Пустые были, ни кусочка. Только тряпицы на дне. Тут, возле бочек, я и упала. Меня Наташка подобрала, скорую вызвала да Светлане вашей позвонила. Светлана тут же примчалась, денег привезла. Много денег. Возьми, говорит, тетя Галя, мне в газете премию большую дали, и забудь про все. Деньги я не взяла. Сама как каторжная работает, все пишет и пишет.
Давай тогда она меня с того света по-другому тащить. Ты ли, это, говорит, тетя Галя? Нет, наверное, не ты. Как это, говорю, не я? Я это. Да нет, не похожа. Тетя Галя всю жизнь непокорная, умная, удалая, а ты из-за поросят жизни решиться хочешь! Чуть не померла! Да мыслимо ли это! На-ка зеркало, погляди на себя – губы синие, глаза провалились. Возьми деньги, прошу, они у меня случайные, не в счет. Не берешь? Ну ладно, я тебе все равно помереть не дам. На-ка вот настойку да бухлёр  выпей… Она, Светлана, меня и выходила. Она и за подругой своей года три ходила, когда та из окна выкинулась… А кто мое достояние спер, мне известно. Ну да ничё… Отольются кошке мышкины слезки. Господь-то все видит…

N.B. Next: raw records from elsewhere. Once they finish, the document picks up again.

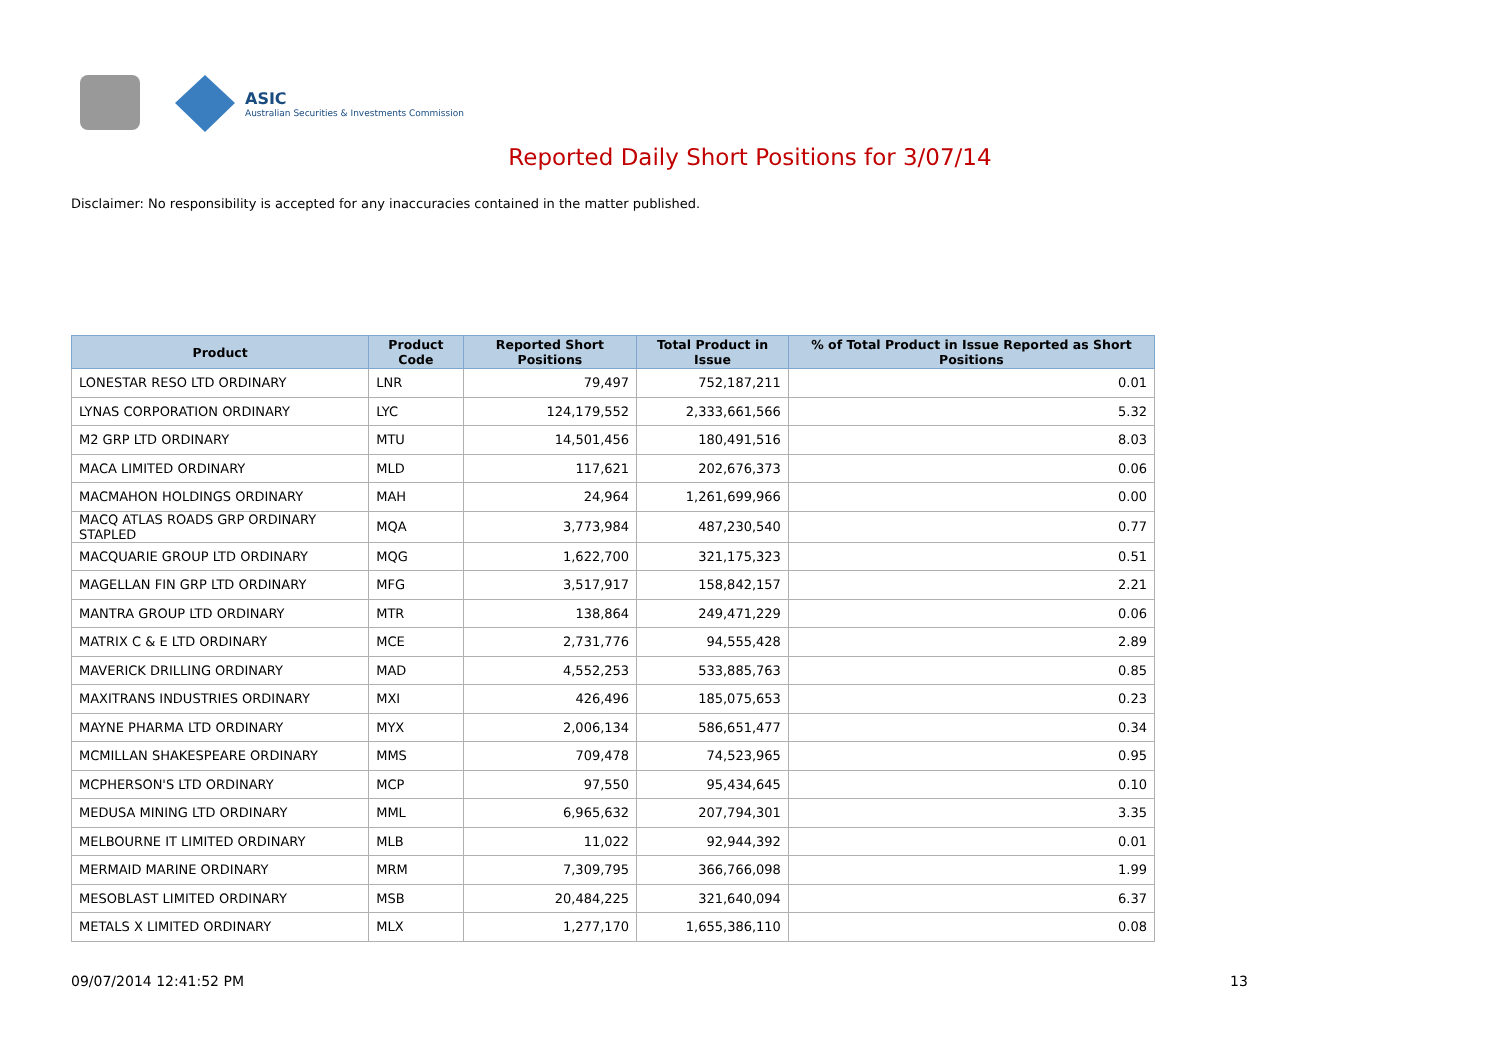ASIC
Australian Securities & Investments Commission
Reported Daily Short Positions for 3/07/14
Disclaimer: No responsibility is accepted for any inaccuracies contained in the matter published.
| Product | Product Code | Reported Short Positions | Total Product in Issue | % of Total Product in Issue Reported as Short Positions |
| --- | --- | --- | --- | --- |
| LONESTAR RESO LTD ORDINARY | LNR | 79,497 | 752,187,211 | 0.01 |
| LYNAS CORPORATION ORDINARY | LYC | 124,179,552 | 2,333,661,566 | 5.32 |
| M2 GRP LTD ORDINARY | MTU | 14,501,456 | 180,491,516 | 8.03 |
| MACA LIMITED ORDINARY | MLD | 117,621 | 202,676,373 | 0.06 |
| MACMAHON HOLDINGS ORDINARY | MAH | 24,964 | 1,261,699,966 | 0.00 |
| MACQ ATLAS ROADS GRP ORDINARY STAPLED | MQA | 3,773,984 | 487,230,540 | 0.77 |
| MACQUARIE GROUP LTD ORDINARY | MQG | 1,622,700 | 321,175,323 | 0.51 |
| MAGELLAN FIN GRP LTD ORDINARY | MFG | 3,517,917 | 158,842,157 | 2.21 |
| MANTRA GROUP LTD ORDINARY | MTR | 138,864 | 249,471,229 | 0.06 |
| MATRIX C & E LTD ORDINARY | MCE | 2,731,776 | 94,555,428 | 2.89 |
| MAVERICK DRILLING ORDINARY | MAD | 4,552,253 | 533,885,763 | 0.85 |
| MAXITRANS INDUSTRIES ORDINARY | MXI | 426,496 | 185,075,653 | 0.23 |
| MAYNE PHARMA LTD ORDINARY | MYX | 2,006,134 | 586,651,477 | 0.34 |
| MCMILLAN SHAKESPEARE ORDINARY | MMS | 709,478 | 74,523,965 | 0.95 |
| MCPHERSON'S LTD ORDINARY | MCP | 97,550 | 95,434,645 | 0.10 |
| MEDUSA MINING LTD ORDINARY | MML | 6,965,632 | 207,794,301 | 3.35 |
| MELBOURNE IT LIMITED ORDINARY | MLB | 11,022 | 92,944,392 | 0.01 |
| MERMAID MARINE ORDINARY | MRM | 7,309,795 | 366,766,098 | 1.99 |
| MESOBLAST LIMITED ORDINARY | MSB | 20,484,225 | 321,640,094 | 6.37 |
| METALS X LIMITED ORDINARY | MLX | 1,277,170 | 1,655,386,110 | 0.08 |
09/07/2014 12:41:52 PM 13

…Голос тети Гали звучит ровно, устало. Я слышу его и не слышу. То ли морок навалился, то ли грезится мне, то ли правда – мамино лицо маячит передо мной. Взметнулись дугой невысокие брови, серо-голубые пронзительные глаза неотрывно смотрят на меня, будто силятся что-то передать, а я гляжу на нее и не понимаю. И тогда, заглушая голос тети Гали, ломая на куски пространство, сквозь толщу небес, земли и моей памяти, зазвучал ее голос – живой, сильный, утешный: «Ты ж моя девочка, ты ж моя маленькая, ты ж моя хорошая…» Родные руки гладили мои волосы, похлопывали по спине, обнимали меня. Руки были удивительно горячими и мягкими. Мамин голос, как в далеком-далеком детстве, стихая, шептал-нашептывал слова вечной нежности и любви: «Ты ж моя девочка, ты ж моя маленькая, ты ж моя хорошая…» Я хотела заплакать и не смогла. Повернулась и пошла к порогу, вытоптанному посередке. Только бы жить здесь всем вместе и больше ничего не надо.
На пороге, прижавшись друг к другу, скрестив босые ножки, стояли три маленькие девочки в одинаковых синеньких сарафанчиках. У одной, постарше, лямка спустилась на худенькое плечико, у другой расплелась косичка, а ленту, наверное, посеяла. Третья обеими руками прижимала к себе деревянную корову Маню, стоящую на колесиках, единственную нашу игрушку. Они смотрели на меня строго, серьезно, будто спрашивали о чем-то. Какого ответа они ждали? Может, не хотели, чтобы я уходила? Ведь у них все могло сложиться по-другому, останься я здесь. Ведь это я в безумной жажде неизвестной прекрасной жизни первой вылетела из гнезда. А за мной улетели и двойняшки. Я наклонилась и погладила их нежные худенькие щечки.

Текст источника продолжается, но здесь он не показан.